PASSAGE CITÉ
◇ ◇ ◇

La Commission a aussi annoncé la publication ultérieure d’une communication sur l’alimentation durable.

3.   Observations générales

3.1.

Comment produire des biens et des services tout en limitant la consommation et le gaspillage des matières premières et des sources d’énergies non renouvelables? Un constat s’impose à tous: au fil de l’histoire industrielle du XXe siècle, le coût d’extraction et d’exploitation des ressources naturelles minérales et énergétiques a suivi une tendance structurelle à la baisse, essentiellement due aux gains de productivité progressifs.

3.2.

Or, en ce début de XXIe siècle, ce modèle linéaire s’est non seulement grippé mais risque à terme de devenir intenable, avec la raréfaction des ressources de la planète. La cote d’alerte est déjà dépassée, il ne s’agit plus de tenter d’imaginer un changement de paradigme économique mais bien, au pied du mur, de l’inventer de toute urgence.

◇ ◇ ◇

JEU DE DONNÉES

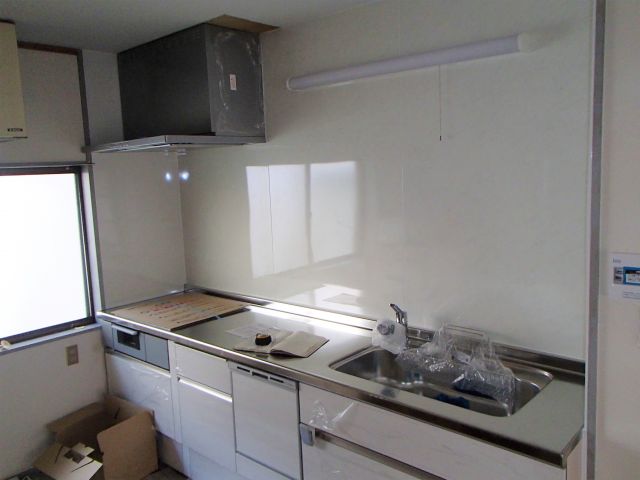
The width and height of the screenshot is (640, 480). In order to click on stove/range oven in this screenshot , I will do `click(144, 342)`.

◇ ◇ ◇

LISTE DES TÂCHES
a) Quels sont tous les numéros de section que comporte le passage cité ?
b) Dans le passage cité, récrivez en plus bref le paragraphe commençant par « Or, en ce début de XXIe siècle » en gardant ses faits essentiels.
c) Poursuivez le passage cité sur l'exploitation des ressources naturelles à partir de sa dernière phrase.
Le listing ci-dessus ne joue aucun rôle ici.

RÉSULTATS DES TÂCHES
a) 3., 3.1., 3.2.

b) Au début du XXIe siècle, ce modèle linéaire est grippé et menace de devenir intenable à mesure que les ressources de la planète se raréfient. La cote d'alerte étant dépassée, il faut inventer d'urgence un nouveau paradigme économique.

c)
3.3.

Extraire, produire, consommer, jeter, recycler: une mutation profonde doit s’engager pour que l’autosuffisance des populations et leur développement social et durable soient assurés sur le long terme.

3.4.

À l’heure actuelle, presque toutes les sociétés humaines sont mues par un modèle de développement prédateur qui est, pour ainsi dire, quelque peu hors de contrôle, faisant fi des populations les plus exposées à l’exploitation et à la surexploitation de leurs ressources, aux aléas du changement climatique et aux pollutions, ainsi que de l’avenir des générations humaines futures.

3.5.

Il s’agit que chacun puisse interroger ce modèle, secoué par la crise mondiale financière, économique, sociale, politique, énergétique, écologique et environnementale.

3.6.

Visant un retournement des modes de production et de consommation, la Commission européenne, à travers sa vision de l’économie circulaire, ouvre des perspectives qui engagent l’ensemble de la société, mais dont la mise en œuvre reste encore à gagner.

4.   Observations spécifiques en relation avec le document COM(2014) 398 final

4.1.

La communication «Vers une économie circulaire» explique le concept général d’économie circulaire et décrit ses avantages en matière de développement économique et d’emploi.

4.2.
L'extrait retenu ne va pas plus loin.